El Señor Ho soltó una carcajada y dejó diez guan de dinero antes de alejarse apresuradamente.
Mientras tanto, todos en el asentamiento miraban a la casa de bambú de los Yan con ojos que parecían ver a un dios.
Lácteo resoplaba agitando los diez guan cuando entró al hogar junto con el muchacho.
Arveja quería ayudar a Lácteo a llevar el bolsillo, pero fue rechazada sin piedad.
No conocía a Lácteo;cualquier dinero que era del hogar, ella no permitiría a nadie tocarlo aunque fuera pesado."Jajaja.
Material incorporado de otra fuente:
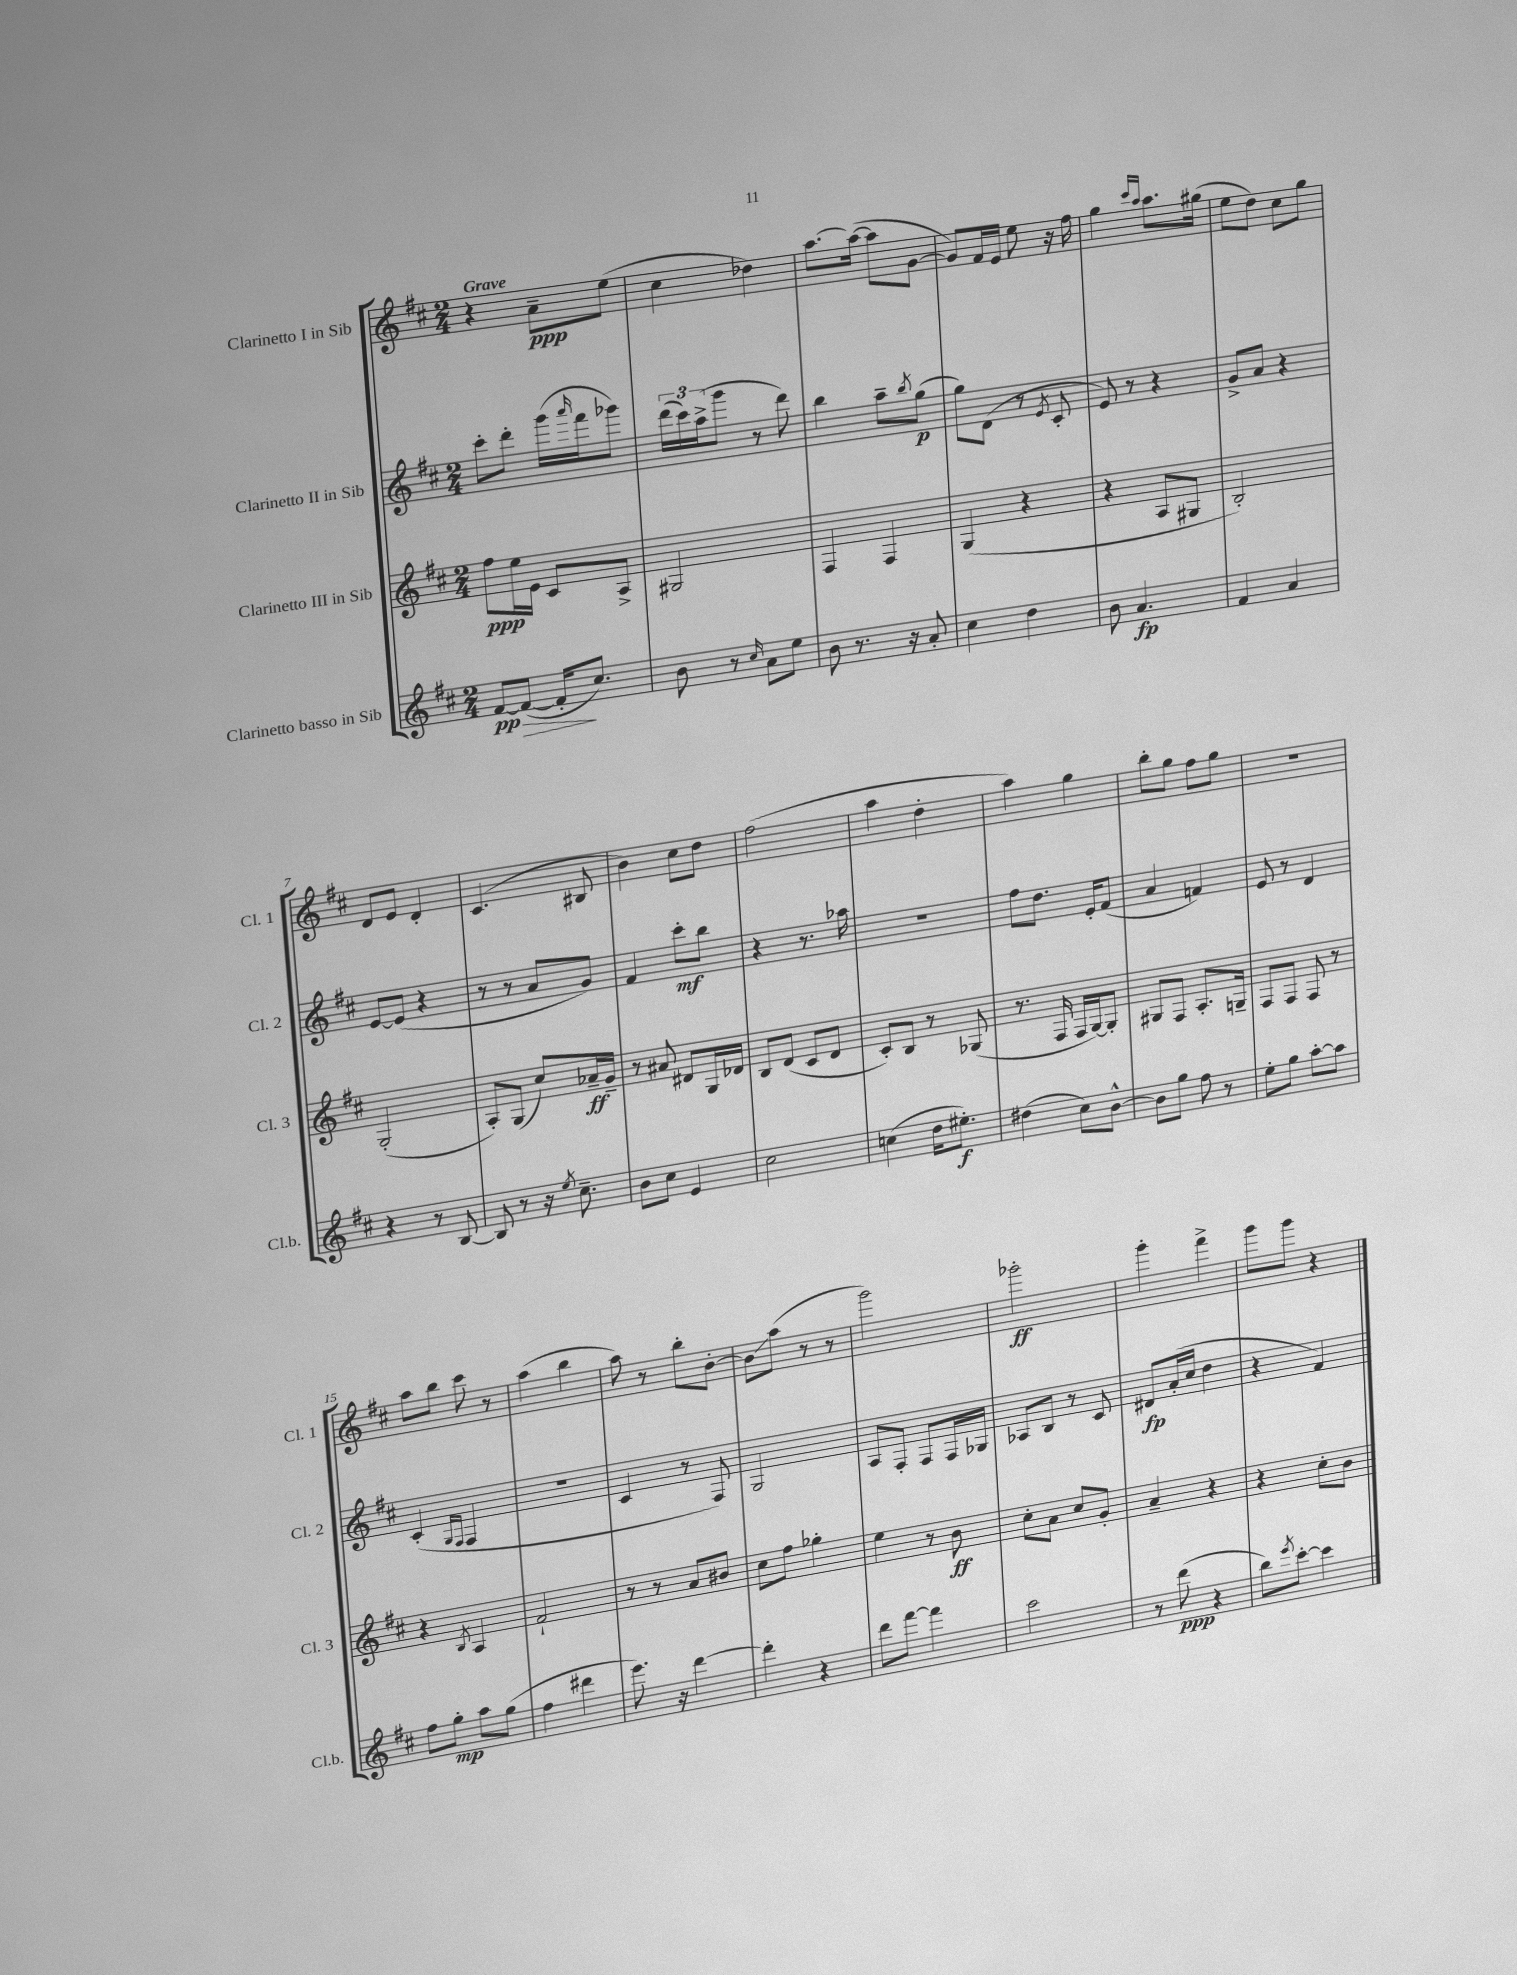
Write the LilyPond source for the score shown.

<<
\new StaffGroup <<
\new Staff = "s0" \with { instrumentName = "Clarinetto I in Sib" shortInstrumentName = "Cl. 1" } {
    \clef treble \key d \major \numericTimeSignature \time 2/4 \tempo "Grave"
    r4 a'8--\ppp e''8( |
    cis''4 des''4) |
    a''8.~ a''16~( a''8 g'8~ |
    g'8) fis'16 e'16 e''8 r16 fis''16 |
    g''4 \grace { cis'''16 a''16 } a''8. gis''16( |
    e''8 d''8) cis''8 g''8 |
    d'8 e'8 d'4-. |
    cis'4.( bis8 |
    b'4) cis''8 d''8 |
    fis''2( |
    a''4 d''4-. |
    a''4) g''4 |
    b''8-. g''8 fis''8 g''8 |
    R2 |
    a''8 b''8 cis'''8 r8 |
    a''4( b''4 |
    a''8) r8 b''8-. b'8~-. |
    b'8\glissando a''8( r8 r8 |
    g'''2) |
    ges'''2-.\ff |
    g'''4-. fis'''4-> |
    g'''8 g'''8 r4 \bar "|." |
}
\new Staff = "s1" \with { instrumentName = "Clarinetto II in Sib" shortInstrumentName = "Cl. 2" } {
    \clef treble \key d \major \numericTimeSignature \time 2/4
    cis'''8-. d'''8-. g'''16( \grace { a'''16 } fis'''16 ges'''8) |
    \tuplet 3/2 { d'''16( cis'''16) a''16->( } g'''8 r8 d'''8) |
    b''4 a''8-- \acciaccatura { b''8 } g''8\p( |
    g''8) d'8( r8 \acciaccatura { e'8 } cis'8-. |
    e'8) r8 r4 |
    g'8-> a'8 r4 |
    e'8~ e'8( r4 |
    r8 r8 a'8 g'8) |
    fis'4 cis'''8-.\mf b''8 |
    r4 r8. aes''16 |
    R2 |
    fis''8 d''8. e'16-. fis'8( |
    a'4 f'4) |
    e'8 r8 d'4 |
    cis'4-.( \grace { g16 fis16 } fis4 |
    r2 |
    cis'4 r8 fis8) |
    g2 |
    a8 fis8-. fis8 fis16 ges16 |
    aes8 b8 r8 cis'8 |
    dis'8\fp a'16-.( cis''16 d''4 |
    r4 fis'4) \bar "|." |
}
\new Staff = "s2" \with { instrumentName = "Clarinetto III in Sib" shortInstrumentName = "Cl. 3" } {
    \clef treble \key d \major \numericTimeSignature \time 2/4
    fis''8\ppp e''16 e'16 cis'8 a8-> |
    gis2 |
    fis4 fis4 |
    g4( r4 |
    r4 a8 gis8 |
    b2-.) |
    g2-.( |
    a8-.) g8( cis''8) aes'16--\ff g'16-- |
    r8 ais'8 dis'8 g16 des'16 |
    b8 d'8( cis'8 d'8 |
    cis'8-.) b8 r8 ges8( |
    r8. fis16 fis16 g16~) g8-. |
    gis8 fis8 a8.-. g16-- |
    fis8 fis8 fis8 r8 |
    r4 \acciaccatura { b8 } a4 |
    fis'2-! |
    r8 r8 a'8 bis'8 |
    cis''8 fis''8 ges''4-. |
    e''4 r8 b'8\ff |
    cis''8-. a'8 cis''8 g'8-. |
    a'4-- r4 |
    r4 cis''8-. b'8 \bar "|." |
}
\new Staff = "s3" \with { instrumentName = "Clarinetto basso in Sib" shortInstrumentName = "Cl.b." } {
    \clef treble \key d \major \numericTimeSignature \time 2/4
    fis'8~\pp\> fis'8~( fis'16-.\! cis''8.) |
    b'8 r8 \grace { cis''16 } a'8 e''8 |
    b'8 r8. r16 a'8-. |
    cis''4 d''4 |
    b'8 a'4.\fp |
    fis'4 a'4 |
    r4 r8 b8~ |
    b8 r8 r16 \acciaccatura { e''8 } cis''8.-- |
    b'8 cis''8 e'4 |
    cis''2 |
    c''4( d''16 eis''8.-.\f) |
    dis''4( cis''8) b'8~-^ |
    b'8 g''8 fis''8 r8 |
    e''8-. g''8 a''8~-. a''8 |
    fis''8 g''8-.\mp a''8 g''8( |
    fis''4 dis'''4 |
    e'''8.) r16 d'''4~ |
    d'''4-. r4 |
    d'''8 fis'''8~ fis'''4 |
    cis'''2 |
    r8 d'''8\ppp( r4 |
    b''8) \acciaccatura { e'''8 } cis'''8~-. cis'''4 \bar "|." |
}
>>
>>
" El anciano capitán rió de manera muy loca mientras miraba la huella roja en su mano y gritó a todos: "¿Qué están viendo?¡Los diez guan son para Yun Wa!Si alguno se atreve a tener mala intención, lo meteré en un calabozo y le sumergiré en el estanque!Yun Wa nos dio una gran fuente de ingresos ¿acaso aún no estamos satisfechos?Arveja, Vida Longa, Tigre, Octavo, ¡váyanse ahora a Dousha Pass para traer los diez guan restantes de tela base!Cojo, Cuarto, Quinto, empiecen a fabricar barriles para mí ahora mismo.
Los muchachos corten bambú y ensamblen un campo de secado.
El asentamiento va a prosperar ¡jajaja!¡Que los antepasados nos bendigan por tener tal tesoro.
¡Jajaja!¿Cómo hizo Yun Wa la cera de algodón?Todos, presto atención.El anciano capitán gritó y la multitud se dispersó en un murmullo entusiasta, comenzando a prepararse para sus nuevas vidas.
Al ver que la gente se alejaba, el anciano capitán levantó la mirada hacia la casa de bambú de los Yan y vio a Yun Er apoyado en el borde del piso superior con la barbilla en las manos.
Le hizo un gesto travieso antes de gritar a las mujeres que se pusieran manos a la obra;pronto empezaría a fabricar cera de algodón.Yun Da regresó a su casa de bambú, pero no durmió;en cambio, hirvió agua para beber té.
Lácteo ya no era de ayuda, ya que las niñas activas estaban sumergidas en una pila gigante de monedas y se había vuelto obsesiva.Podría ver el Dragon Well en Dousha Pass, pero Yun Da nunca podía soportarlo;siempre prefería el té verde fresco.
Pensaba que la forma correcta de beber era con té verde, hasta que recientemente descubrió que no era así.
Ahora le gustaba triturar las hojas y mezclarlas con ajo, cebollas y especias antes de beberlo.
Los funcionarios del estado eran aún más selectivos en sus bebidas, incluso el agua que usaban para hacer té era especial;intentar popularizar la forma moderna de beber té en granada sería absurdo.Sin embargo, había una excepción: Yun Da adoraba un tipo de té.
Incluso Yun Er, que nunca había probado té antes, también se enamoró de él.
Podía llenar su diminuto cucharón con una buena cantidad.
Las hojas, las viejas zanahorias y la semilla de sésamo eran trituradas en un mortero junto con arroz y sal;después de añadir agua hirviendo se convertían en té molotov.
Era reconfortante y cálido al tragar.Yun Zeng venía todos los días por la mañana a leer un capítulo del Analectos, escribía una carta grande y otra pequeña.
Escribir con letras grandes era el memorial Tenguéfén, y con letras pequeñas, escribía el "Compendio de la Familia de los Comerciantes de Xianye", ambos escritos en pergaminos que había sacado de la caja del sheriff de Lin.El día siguiente escribió un ensayo.No era un artículo formal, sino una forma de escritura llamada "Yi", que solo explicaba el contenido del "Lun Yu".El título se basa en el cuaderno de lectura del Conde Lin.Ya no recuerda cuántos "yì" ha hecho Chen Zēng.Solo recuerdo que una de las preguntas era "Meng Zifan No Se Glorifica en Su Propio Halcón".Al terminar esto, llegó el momento de enseñar a los estudiantes; se aprendían diez caracteres cada día, sin interrupción ni importaba si lloviera.Cuando Yun Zheng plantó la cebada en la montaña, los estudiantes ya podían recitar y escribir "Bai Jia Xing" (Apellidos del Clan) de memoria, lo que resultó ser muy efectivo.
Los niños habían logrado dominar tantas palabras y caracteres inusuales.La cuna y Lá Ruito criaban también algunas orugas, que ya medían mitad de pulgada.
Tenían un color grisaceo y no eran tan adorables como las supuestas oruguitas; casi se parecían a los verdes gusanos.La vida es así, pacífica y despreocupada.Se vendió otra partida de tejidos con waxy dye en el asentamiento, a un precio algo inferior al que ofreció Yun Zheng para sus nueve piezas de tela.